Today, I am going to show you how to import data from Amazon S3 into a PostgreSQL database running as an Amazon RDS service.

The first thing we have to do is installing the `aws_s3` extension in PostgreSQL. To do this, we have to login as an administrator and run the following statement:

```sql
CREATE EXTENSION aws_s3 CASCADE;
```

The RDS service needs read-only access to the S3 bucket we want to import and the ability to use the `s3import` feature.
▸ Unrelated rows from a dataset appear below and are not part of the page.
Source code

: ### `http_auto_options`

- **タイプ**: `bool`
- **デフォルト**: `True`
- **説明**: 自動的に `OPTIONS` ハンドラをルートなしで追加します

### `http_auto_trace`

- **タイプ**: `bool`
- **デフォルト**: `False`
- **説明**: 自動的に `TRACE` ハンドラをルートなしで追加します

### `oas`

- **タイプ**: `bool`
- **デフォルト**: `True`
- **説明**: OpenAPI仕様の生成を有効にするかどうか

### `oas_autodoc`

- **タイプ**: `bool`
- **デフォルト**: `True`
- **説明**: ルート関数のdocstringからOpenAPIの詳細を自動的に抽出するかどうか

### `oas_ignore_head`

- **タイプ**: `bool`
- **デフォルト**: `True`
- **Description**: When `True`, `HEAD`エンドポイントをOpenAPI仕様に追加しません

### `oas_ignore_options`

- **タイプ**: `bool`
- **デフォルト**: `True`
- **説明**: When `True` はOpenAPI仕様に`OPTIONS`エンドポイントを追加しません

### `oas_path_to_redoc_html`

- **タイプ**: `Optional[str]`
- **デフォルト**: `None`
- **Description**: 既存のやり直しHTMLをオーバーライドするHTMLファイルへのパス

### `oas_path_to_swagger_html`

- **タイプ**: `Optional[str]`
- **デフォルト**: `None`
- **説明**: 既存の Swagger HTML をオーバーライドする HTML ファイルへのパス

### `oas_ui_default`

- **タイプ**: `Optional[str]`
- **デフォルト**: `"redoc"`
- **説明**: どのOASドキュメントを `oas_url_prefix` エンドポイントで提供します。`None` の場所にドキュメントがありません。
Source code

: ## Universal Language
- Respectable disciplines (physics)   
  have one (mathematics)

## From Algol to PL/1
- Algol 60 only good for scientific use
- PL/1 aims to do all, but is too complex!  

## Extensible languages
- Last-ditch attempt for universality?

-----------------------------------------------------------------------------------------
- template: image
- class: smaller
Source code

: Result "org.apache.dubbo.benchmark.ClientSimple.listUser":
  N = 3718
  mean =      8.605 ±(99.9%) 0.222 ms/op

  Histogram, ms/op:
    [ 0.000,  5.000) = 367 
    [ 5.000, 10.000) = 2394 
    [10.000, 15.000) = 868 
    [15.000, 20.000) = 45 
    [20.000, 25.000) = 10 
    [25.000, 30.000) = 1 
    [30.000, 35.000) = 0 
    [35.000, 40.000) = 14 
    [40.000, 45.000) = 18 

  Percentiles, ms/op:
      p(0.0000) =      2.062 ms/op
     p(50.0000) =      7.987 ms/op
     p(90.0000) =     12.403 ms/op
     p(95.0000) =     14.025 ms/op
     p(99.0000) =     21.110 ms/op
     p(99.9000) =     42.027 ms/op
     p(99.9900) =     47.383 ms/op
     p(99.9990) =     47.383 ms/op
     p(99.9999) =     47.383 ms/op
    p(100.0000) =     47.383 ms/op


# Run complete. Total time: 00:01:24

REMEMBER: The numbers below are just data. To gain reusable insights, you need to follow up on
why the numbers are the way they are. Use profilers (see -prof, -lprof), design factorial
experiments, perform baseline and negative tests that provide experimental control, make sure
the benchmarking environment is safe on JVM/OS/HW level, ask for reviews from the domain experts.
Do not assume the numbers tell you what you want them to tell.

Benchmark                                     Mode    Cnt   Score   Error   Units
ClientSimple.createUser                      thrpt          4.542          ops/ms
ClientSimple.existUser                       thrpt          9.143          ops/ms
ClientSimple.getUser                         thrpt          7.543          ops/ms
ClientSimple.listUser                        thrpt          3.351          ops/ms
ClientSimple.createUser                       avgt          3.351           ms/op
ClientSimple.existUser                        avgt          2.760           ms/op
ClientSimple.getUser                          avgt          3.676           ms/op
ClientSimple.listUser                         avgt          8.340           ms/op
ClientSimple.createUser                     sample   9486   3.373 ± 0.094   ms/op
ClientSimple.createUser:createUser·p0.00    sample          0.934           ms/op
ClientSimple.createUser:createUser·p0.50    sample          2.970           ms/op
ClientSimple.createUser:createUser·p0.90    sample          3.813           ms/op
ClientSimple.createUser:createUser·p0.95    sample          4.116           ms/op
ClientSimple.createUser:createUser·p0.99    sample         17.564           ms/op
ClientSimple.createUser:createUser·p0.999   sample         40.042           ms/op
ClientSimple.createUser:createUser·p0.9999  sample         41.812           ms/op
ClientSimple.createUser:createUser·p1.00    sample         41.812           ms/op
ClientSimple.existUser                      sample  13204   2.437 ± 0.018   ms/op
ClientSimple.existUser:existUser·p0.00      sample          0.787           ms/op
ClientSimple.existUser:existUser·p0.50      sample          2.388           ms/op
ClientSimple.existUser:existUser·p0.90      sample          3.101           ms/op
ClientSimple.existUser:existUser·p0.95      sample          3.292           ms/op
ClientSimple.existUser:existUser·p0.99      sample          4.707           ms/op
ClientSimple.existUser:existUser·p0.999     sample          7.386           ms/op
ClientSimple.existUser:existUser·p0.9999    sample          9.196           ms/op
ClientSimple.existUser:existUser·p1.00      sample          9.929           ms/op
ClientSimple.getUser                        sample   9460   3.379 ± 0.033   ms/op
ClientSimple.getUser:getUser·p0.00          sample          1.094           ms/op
Let's use Terraform to define the policies and roles:

```json
resource "aws_iam_policy" "s3-access" {
    name        = "s3-access"
    description = "A policy for S3 access."
    policy = <<EOF
{
    "Version": "2012-10-17",
    "Statement": [
        {
            "Sid": "s3import",
            "Effect": "Allow",
            "Action": [
                "s3:GetObject",
                "s3:ListBucket"
            ],
            "Resource": [
                "arn:aws:s3:::bucket-name",
                "arn:aws:s3:::bucket-name/*"
            ]
        }
    ]
}
EOF
}
```

Now we have to allow the RDS service to assume the role associated with the S3 access policy:

```json
resource "aws_iam_role" "rds-assume-role" {
    name = "rds"
    assume_role_policy = <<EOF
{
  "Version": "2008-10-17",
  "Statement": [
    {
      "Action": "sts:AssumeRole",
      "Principal": {
        "Service": "rds.amazonaws.com"
      },
      "Effect": "Allow"
    }
  ]
}
EOF
}

resource "aws_iam_role_policy_attachment" "rds-to-s3" {
    role       = "${aws_iam_role.rds-assume-role.name}"
    policy_arn = "${aws_iam_policy.s3-access.arn}"
}
```

There is one more thing we need. We have to allow our RDS instance to import data from S3:

```json
resource "aws_db_instance_role_association" "rds_s3import_role" {
  db_instance_identifier = "${aws_db_instance.rds-database.id}"
  feature_name = "s3Import"
  role_arn = "${aws_iam_role.rds-assume-role.arn}"
}
```

In the end, we have to add two rules to the security group used by the RDS database. The database needs permission to make HTTP and HTTPS calls to communicate with S3:

```json
# Add those to the security group used by the RDS database
  egress {
    from_port       = 80
    to_port         = 80
    protocol        = "tcp"
    cidr_blocks     = ["0.0.0.0/0"]
  }

  egress {
    from_port       = 443
    to_port         = 443
    protocol        = "tcp"
    cidr_blocks     = ["0.0.0.0/0"]
  }
```

## Importing the data

Finally, we can use the `aws_s3` extension to import the CSV files into the database tables:

```sql
SELECT aws_s3.table_import_from_s3('schema.table_name', '', '(FORMAT CSV)', 'bucket-name,file_key,aws-region-id)');
```

Obviously, before running that command, we have to create the table with a schema that matches the CSV file.